The Pittsburgh Penguins and superstar captain Sidney Crosby agreed to a 12-year, $104.4 million contract on Thursday, though the 24-year-old will not be able to make it official until Sunday.
It’s certainly a bold move for the Penguins due to Crosby’s recent injuries that left him sidelined for most of the past two seasons with concussion-like symptoms. If those symptoms occur again and get worse, Pittsburgh could be on the hook for a lot of green, as Crosby will make $8.7 million per year. But there are always plenty of 'what-if’s' in sports.
Crosby’s previous deal was set to expire next summer but the Penguins didn’t want to hesitate on a new deal, especially after freeing up some money with the trade of Jordan Staal last weekend at the draft.
“We are grateful for all that Sidney Crosby has done for our franchise since coming to Pittsburgh in 2005, both on and off the ice, and we look forward to having him in a Penguins uniform for the rest of his career,” owner Mario Lemieux said in a released statement.
Crosby made it clear during the playoffs that he hoped to remain with the Penguins, the team that drafted him first overall in the 2005 draft in the hopes of him becoming the next Wayne Gretzky.
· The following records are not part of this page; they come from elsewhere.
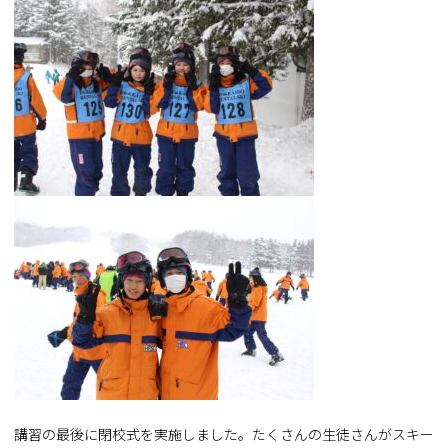
講習の最後に閉校式を実施しました。たくさんの生徒さんがスキー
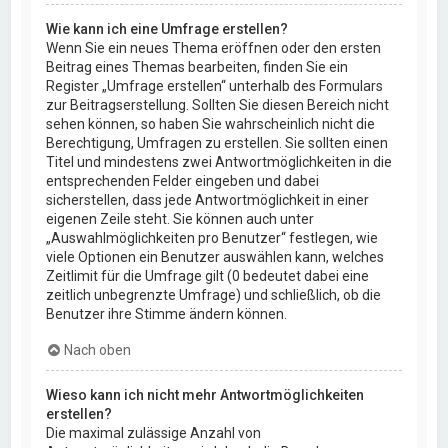
Wie kann ich eine Umfrage erstellen?
Wenn Sie ein neues Thema eröffnen oder den ersten
Beitrag eines Themas bearbeiten, finden Sie ein
Register „Umfrage erstellen“ unterhalb des Formulars
zur Beitragserstellung. Sollten Sie diesen Bereich nicht
sehen können, so haben Sie wahrscheinlich nicht die
Berechtigung, Umfragen zu erstellen. Sie sollten einen
Titel und mindestens zwei Antwortmöglichkeiten in die
entsprechenden Felder eingeben und dabei
sicherstellen, dass jede Antwortmöglichkeit in einer
eigenen Zeile steht. Sie können auch unter
„Auswahlmöglichkeiten pro Benutzer“ festlegen, wie
viele Optionen ein Benutzer auswählen kann, welches
Zeitlimit für die Umfrage gilt (0 bedeutet dabei eine
zeitlich unbegrenzte Umfrage) und schließlich, ob die
Benutzer ihre Stimme ändern können.
Nach oben
Wieso kann ich nicht mehr Antwortmöglichkeiten
erstellen?
Die maximal zulässige Anzahl von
Crosby has played in just 28 games since earning the Hart Trophy as league MVP and the Stanley Cup in 2009, thanks to a vicous hit in the Winter Classic in January, 2011 that left him with a concussion.
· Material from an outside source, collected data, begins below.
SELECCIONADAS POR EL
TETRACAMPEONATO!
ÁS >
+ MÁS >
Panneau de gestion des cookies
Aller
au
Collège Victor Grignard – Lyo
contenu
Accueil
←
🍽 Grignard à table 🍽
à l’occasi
Evgeni Malkin was huge during Crosby’s absence, winning the MVP and the Art Ross Trophy as the league’s leading scorer this past season, but there’s no doubt Sid the Kid is still the best player in the world. In his seven seasons in the NHL, Crosby has 223 goals and 386 points, which is impressive considering he has only played in 434 games.
The move allows the Penguins to focus on the upcoming start of free agency on July 1, but 12 years might be a little too long. A lot can happen in that time and health still remains a bit of an issue with Crosby. We understand the fact that the Penguins don’t want to lose him and want him to remain in Pittsburgh for his whole career, but maybe a smaller, seven or eight-year contract would have been a good start.
We’ve seen it before with Philadelphia’s Keith Primeau and we’re seeing it now with Boston’s Marc Savard, both of whom earned healthy paychecks before injuries shortened their careers.
Let’s hope we don’t see it again because Crosby is the face of the league, the best player of the past decade and fun to watch – though his opponents might not agree.